Surat Polisi dan Jaksa Tidak Dijawab

Kabiro Hukum Sekdaprov Kepri Disebut Tak Mengerti Aturan dan UU
Oleh : Charles Sitompul
Senin | 30-05-2016 | 17:47 WIB
korupsi.jpg

Ilutrasi korupsi (foto: ist)

BATAMTODAY.COM, Tanjungpinang - Penegak hukum dan sejumlah praktisi serta kalangan pengurus Lembaga Sosial Masyarakat (LSM) di Kepri, menilai, pernyataan Kepala Biro Hukum Sekretariat Daerah Provinsi Kepri, Mariyani Ekowati SH, yang menyatakan pemeriksaan oknum anggota DPRD Kabupaten/Kota yang tersandung kasus tindak pidana, tidak perlu izin dari Gubernur, tidak memiliki dasar hukum dan bertentangan dengan aturan UU.

Selain tidak belandaskan aturan dan UU, pernyataan Kepala Biro Hukum Sekretariat Daerah Provinsi Kepri itu juga dinilai sangat menyesatkan, karena sesuai dengan UU MD3, sebagaimana yang telah diputuskan MK atas Yudisial Reviuw Pasal 124 dan turunannya, pemberian izin untuk meminta keterangan anggota MPR,DPR,DPD, dan DPRD Provinsi serta Kabupaten Kota yang diduga melakukan tindak pidana, harus dikeluarkan Presiden, Mendagri dan Gubernur.

"Pernyataan Kepala Biro Hukum Sekdaprov Kepri yang menyatakan tidak perlu izin bagi Penyidik Polisi dan Jaksa dalam memeriksa oknum anggota DPRD yang diduga melakukan tindak pidana asusila itu, sangat menyesatkan. Dan sepertinya Biro Hukum Provinsi Kepri ini tidak baca UU MD3, yang mengatur mekanismenya," sebut salah seorang Jaksa yang namanya enggan disebutkan.

Selain itu, oknum Jaksa ini juga menilai, Biro Hukum Pemerintah Provinsi Kepri juga tidak mengerti dengan administrasi pemerintahan atas tidak adanya balasan dan jawaban surat yang dikirimkan Kejaksaan Tinggi Kepri, dalam permohonan izin permeriksaan oknum anggota DPRD yang tersandung kasus hukum, yang ditangani.

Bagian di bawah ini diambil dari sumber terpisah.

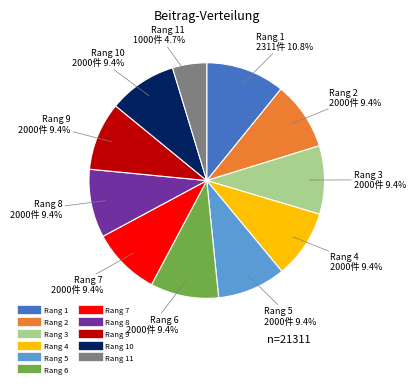

Is there any slice that represents more than half of the pie?

No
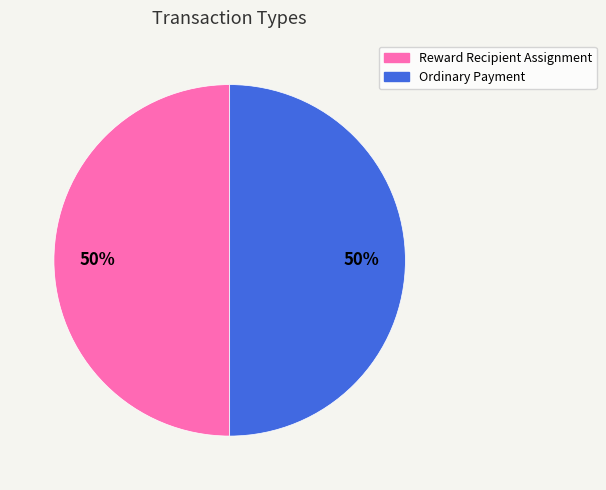

What percentage is the Ordinary Payment slice, to the nearest percent?

50%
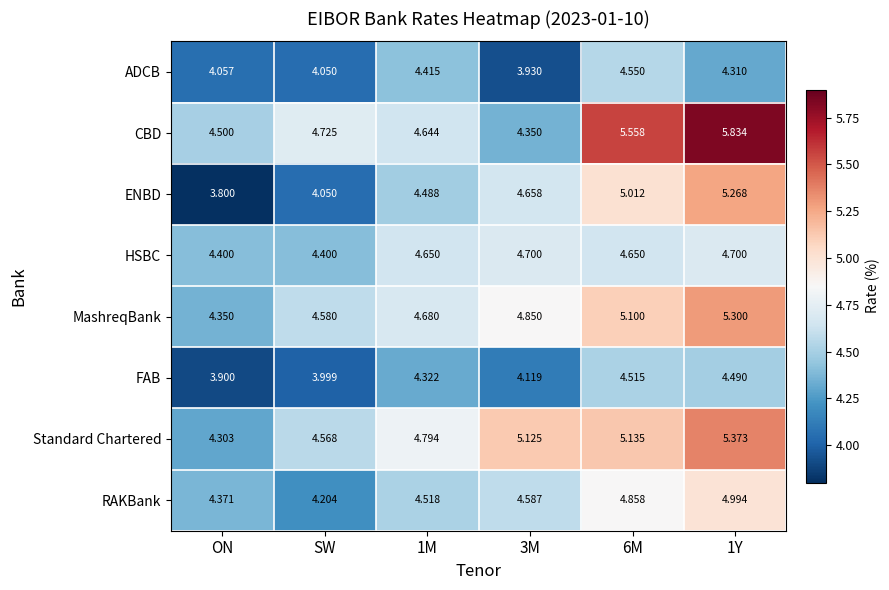

Rank the series at 6M from lowest to highest value.

FAB, ADCB, HSBC, RAKBank, ENBD, MashreqBank, Standard Chartered, CBD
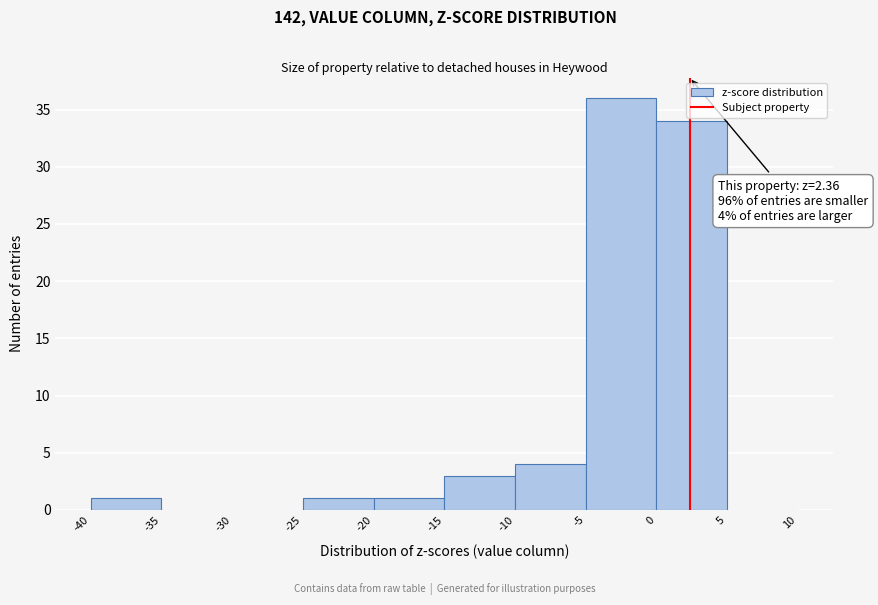

Which range on the x-axis has the tallest bar?

-5 to 0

"Harusnya, kalau memang tidak memiliki kewenangan dan mengatakan tidak perlu surat izin dari Gubernur, hendaknya surat yang dikirimkan Kejaksaan Tinggi dijawab dan dikirimkan balasannya, ehingga kepastian hukumnya jelas," ujarnya.

Hal yang sama juga dikataka‎n Pembina LSM-Kepri Corruption Watch (KCW-Kepri), Abdul Hamid. Ia mengatakan, kendati dirinya bukan seorang Sarjana Hukum, tetapi issu gugatan hak istimewa, izin pemeriksaan anggota Dewan yang diduga melakukan tindak pidana, yang sebelumnya sesuai UU MD3 dikeluarkan Mahkamah Kehormatan Dewan (MKD), telah diubah melalui keputusan nomor 76/PPU-XII/2014 oleh Hakim Mahkamah Konstitusi (MK). ‎

"Putusan MK-nya sudah ada itu, yang saat itu digugat LBH, dalam upaya hukum diyudisial reviuw pasal 124 ayat 1 UU nomor 17 tahun 2014 tentang MD3," ujar Abdul Hamid.

Dalam putusan MK, tambah-nya, frase pasal 245 ayat 1 UU MD3 yang sebelumnya berbunyi, "Pemanggilan dan permintaan keterangan tertulis untuk penyidikan terhadap anggota MPR,DPR, DPD, dan DPRD Provinsi dan Kabupaten/Kota, yang diduga melakukan tindak Pidana harus mendapat persetujuan dari Mahkamah Kehormatan Dewan, telah dirubah Hakim MK, menjadi;

"Pemanggilan dan permintaan keterangan tertulis dan penyidikan terhadap anggota MPR, DPR, DPD-RI yang melakukan tindak pidana harus mendapat persetujuan tertulis dari Presiden. Sedangkan untuk anggota DPRD Provinsi Kepri dari Mendagri dan DPRD Kabupaten/Kota dari Gubernur," ujarnya.